The study found that 65% of viewers decide if they’re going to watch a piece of video content in the first three seconds.

“You only have a very short amount of time to catch someone’s attention, at that point they will have decided if they want to scroll to the next piece of content. This is really the first time we’ve really given people the option as to whether they want to view a piece of advertising or branded content or not. Everything else has really been forced – commercials, pre-roll video,” added Landesman.

For YouTube Trueview, pre-roll on YouTube can be skipped after five seconds. The study found that people who chose to watch an ad were 75% more engaged than those who were forced to watch.

“We actually talk about it in terms of two different stories – we call it passive and active. Passive would be anything that’s non-skippable media with a traditional story arc – build up, climax and end card. In these (new) types of environments we’re actually starting with the reveal or that really intriguing opening shot then we’re building the story out that way,” she said.

BBDO leveraged Google’s existing research to create 10 different creative expressions of the same idea. The top three were measured by most impact on VTR and Branded Recall. The one that topped the charts, so to speak, was a Twix ad that met all the most effective elements in the test, including branding in the first five seconds, calls to action, animation plus text, audio brand mention, no logo slap, and no inclusion of music in the first five seconds.

Snapping in with Snapchat Lenses

BBDO sees a huge opportunity with Snapchat branded lenses, and the numbers bear that out. In 2016, Snapchatters watched over 10 billion videos per day. Sponsored lenses allow users to manipulate their face and/or environment in some way, and users are spending more time with them.

The Snapchat Lenses, they found, can provide brands with unprecedented video opportunities for engagement.
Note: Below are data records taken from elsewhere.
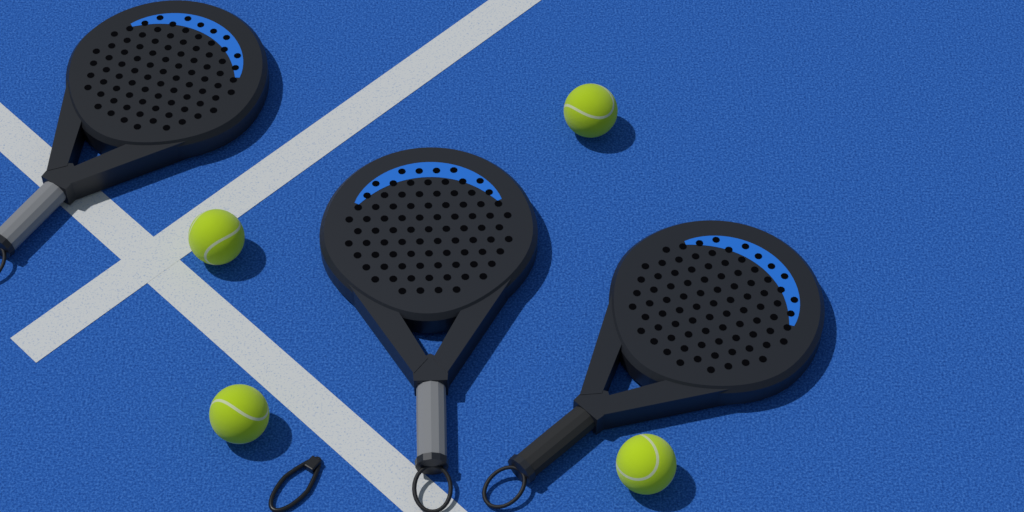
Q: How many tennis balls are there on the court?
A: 4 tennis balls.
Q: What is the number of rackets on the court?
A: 3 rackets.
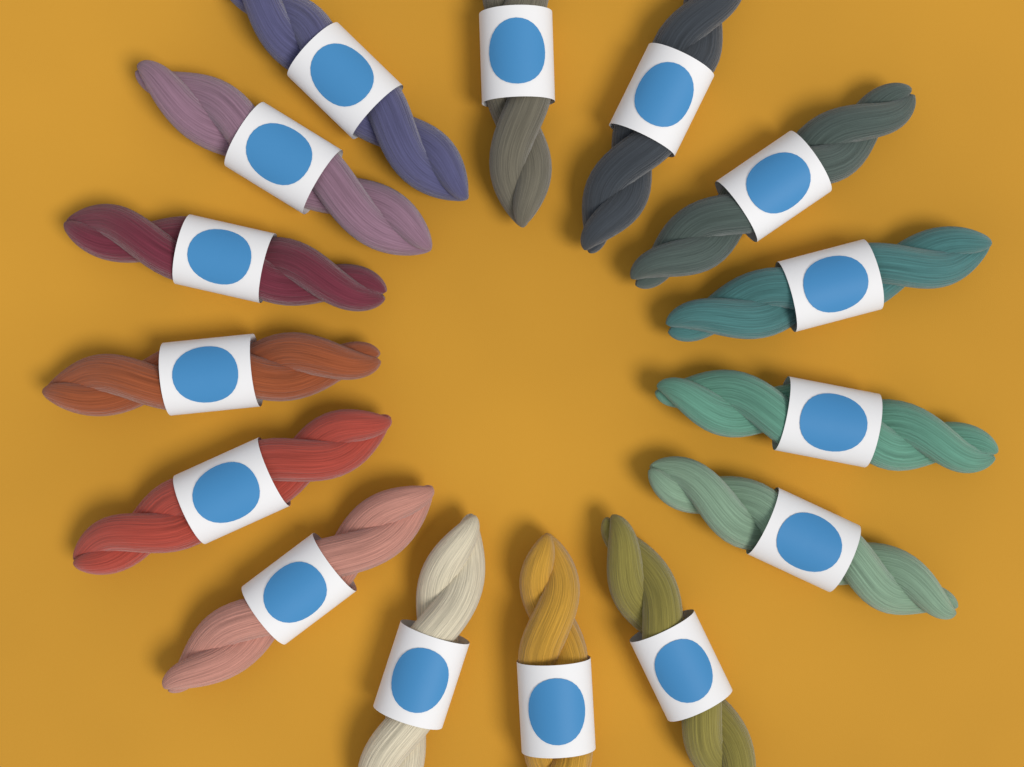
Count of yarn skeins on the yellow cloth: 15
“It’s the first time we’re asking to actually put branding on their face and they are doing it. We’re also seeing users spend up to 20 seconds on those Snapchat lenses … that engagement level is truly remarkable,” said Landesman.
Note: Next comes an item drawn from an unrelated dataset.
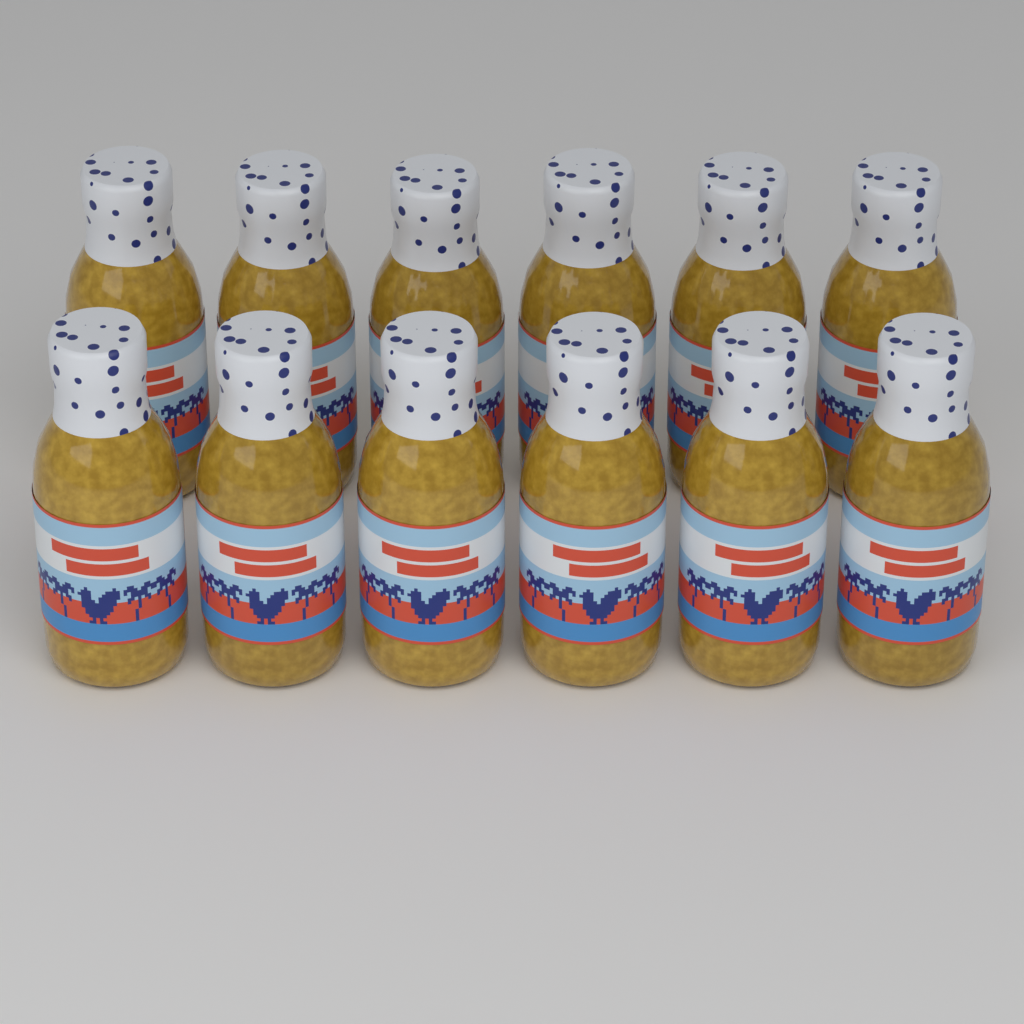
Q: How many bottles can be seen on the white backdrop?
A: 12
The agency had two successes with clients and Snapchat lenses. With GE and Bacardi, both used face alteration and aligned it with a larger campaign to support other communications. GE also altered the user’s environment and voice, while Bacardi used a time-relevant campaign near Halloween and flipped the user’s head upside down in a new use of the technology. The campaigns both worked because they were relevant, contextual and had strong brand recall.
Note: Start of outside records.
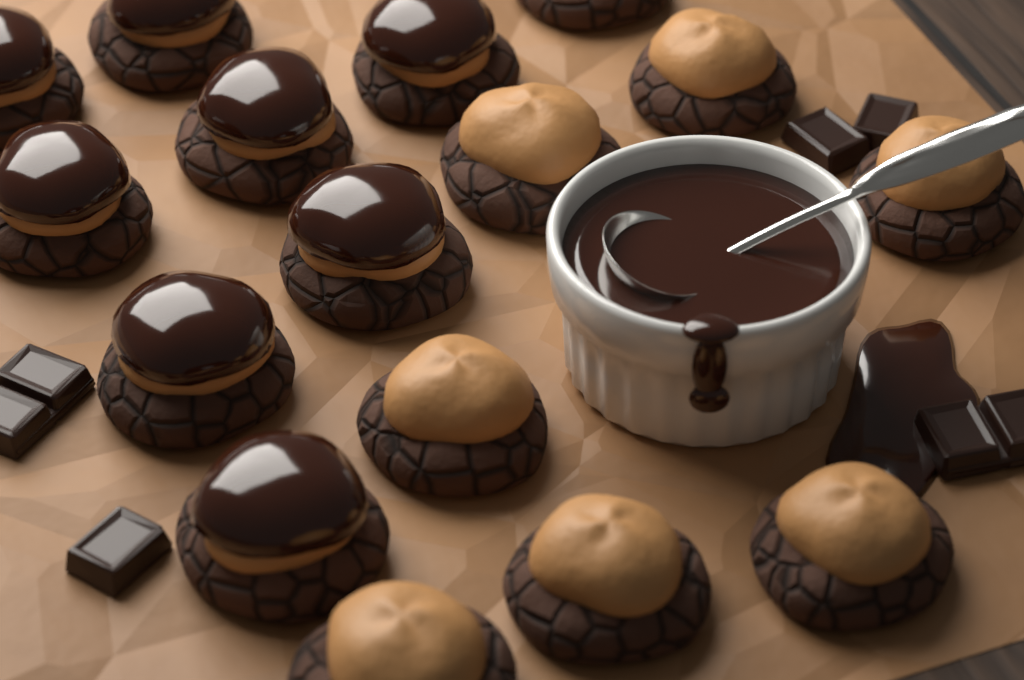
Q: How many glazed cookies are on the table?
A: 8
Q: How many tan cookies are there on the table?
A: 8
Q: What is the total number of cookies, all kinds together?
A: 16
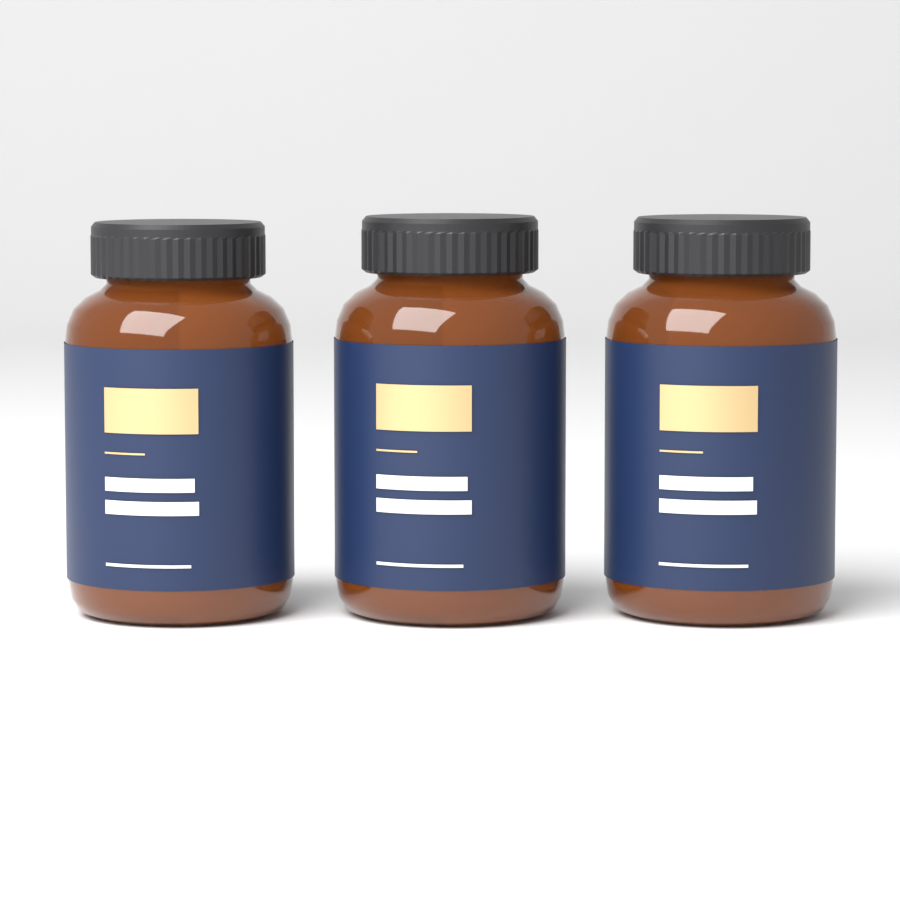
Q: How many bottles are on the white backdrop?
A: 3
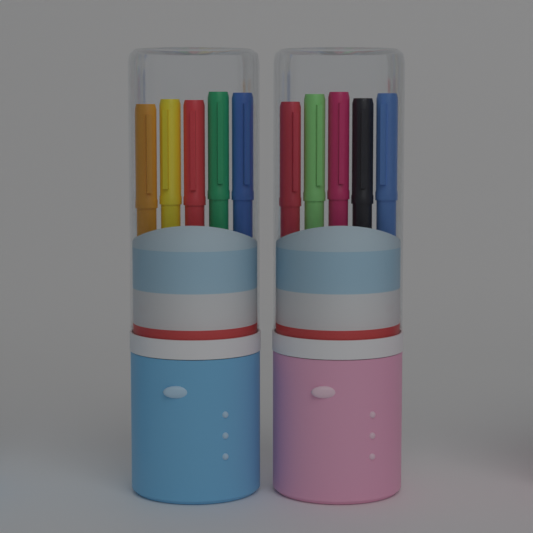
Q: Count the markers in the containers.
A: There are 10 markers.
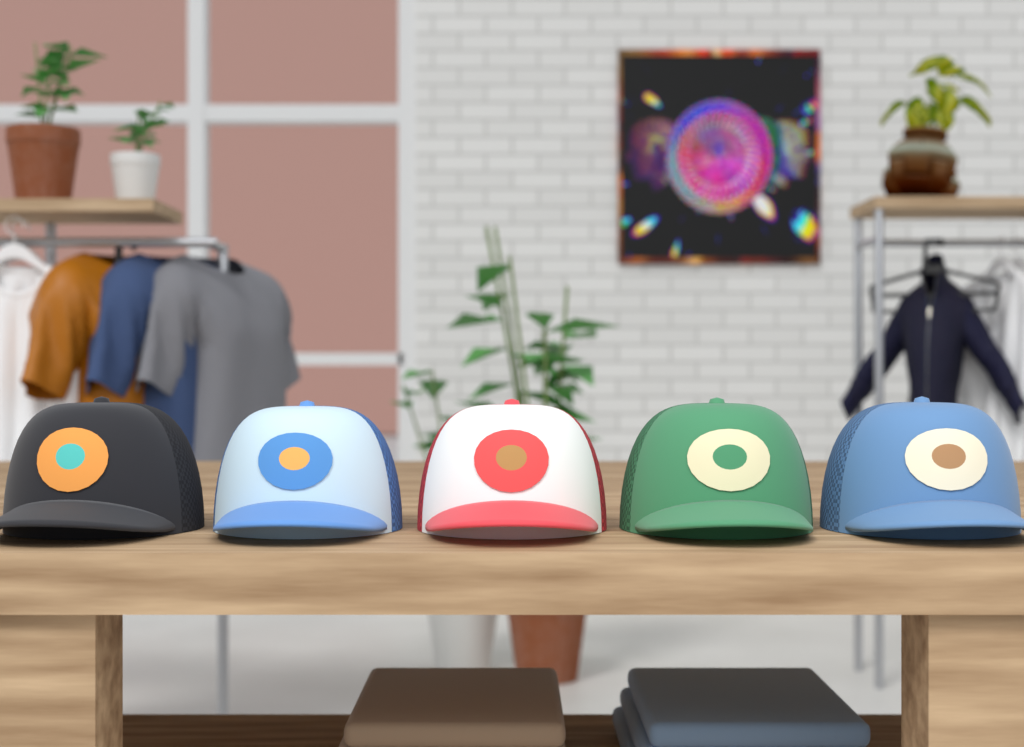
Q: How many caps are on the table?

BBDO last studied longform video and opportunities to make a cultural splash with buzzworthy video content. The agency is seeing increasing interest in emotional, longer form content from brands. And the top 10 YouTube ads of 2015 were over approximately two minutes long.

“We’re seeing a huge opportunity with longform. It allows this platform to tell highly emotional and engaging stories,” said Landesman.

While they still need to study the trend in longform, they have noticed an uptick in longform being shared. It’s content versus advertising, and two of the most viral videos produced at BBDO were emotional longform stories for AT&T and Sandy Hook Promise.

The study has been received well by BBDO clients as it gives them more opportunities to optimize for the channel. It will be shared with all their clients moving forward and through social channels.